Repeat the data that follows in full. Do not include the pictures.
** Opening Information supplied block **
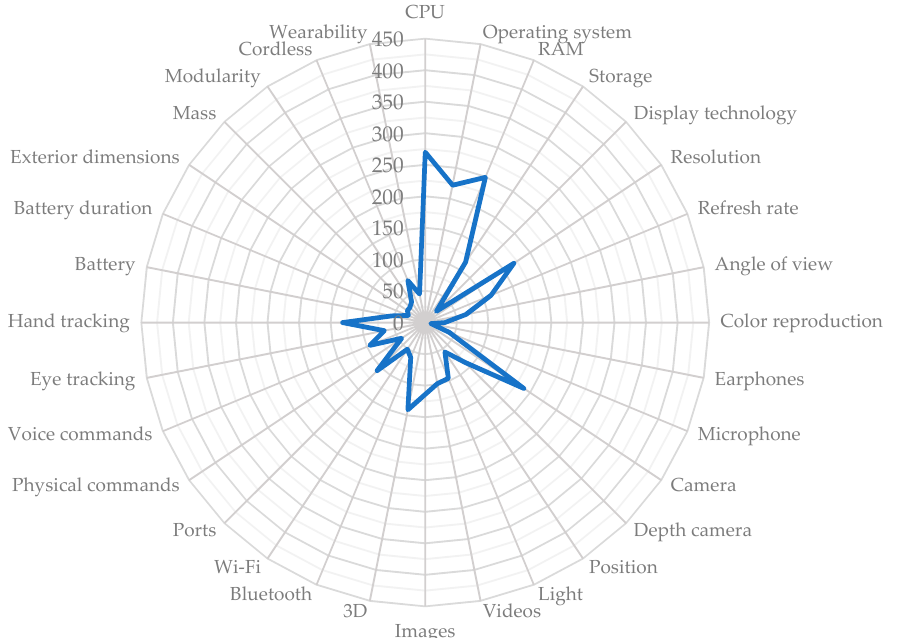
Figure 6. Device specification relative importance for maxillofacial trauma surgery.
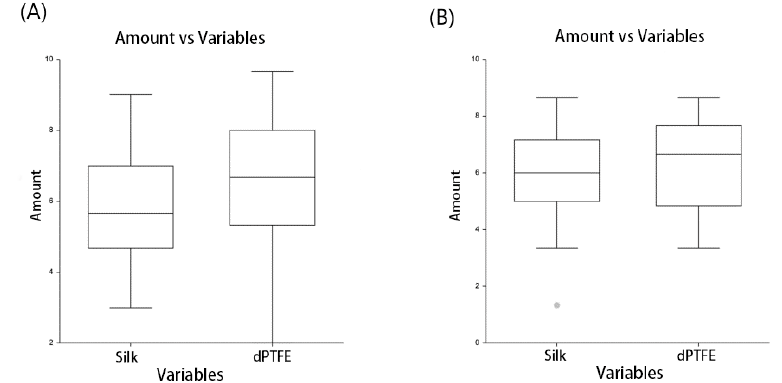
Figure 2. Mean and confidence interval of pocket depth (PD) reduction for both groups. ( A ) Mean and confidence interval for three months after surgery. The PD reduction in the silk mat group was not inferior to that of the dPTFE group ( p non-inferiority < 0.001). ( B ) Mean and confidence interval for six months after surgery. The PD reduction in the silk mat group was not inferior to that of the dPTFE group ( p non-inferiority <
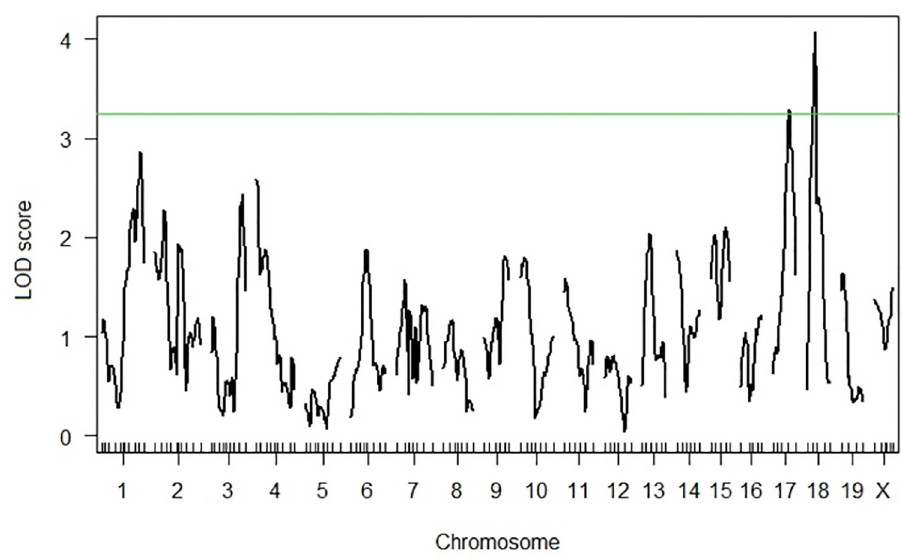
Fig 2. Whole genome LOD plot for the survival phenotype of the G59S-hDCTN1 mice. LOD plot of a whole genome scan for the Survival phenotype with pgm as an additive covariate and sex as an interactive covariate. Chromosome locations are on the X axis, LOD score on the Y axis. The green line indicates suggestive QTL threshold at a LOD of 3.2.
** Closing Information supplied block **
• Answer section:
Figure 6. Device specification relative importance for maxillofacial trauma surgery.
Figure 2. Mean and confidence interval of pocket depth (PD) reduction for both groups. ( A ) Mean and confidence interval for three months after surgery. The PD reduction in the silk mat group was not inferior to that of the dPTFE group ( p non-inferiority < 0.001). ( B ) Mean and confidence interval for six months after surgery. The PD reduction in the silk mat group was not inferior to that of the dPTFE group ( p non-inferiority <
Fig 2. Whole genome LOD plot for the survival phenotype of the G59S-hDCTN1 mice. LOD plot of a whole genome scan for the Survival phenotype with pgm as an additive covariate and sex as an interactive covariate. Chromosome locations are on the X axis, LOD score on the Y axis. The green line indicates suggestive QTL threshold at a LOD of 3.2.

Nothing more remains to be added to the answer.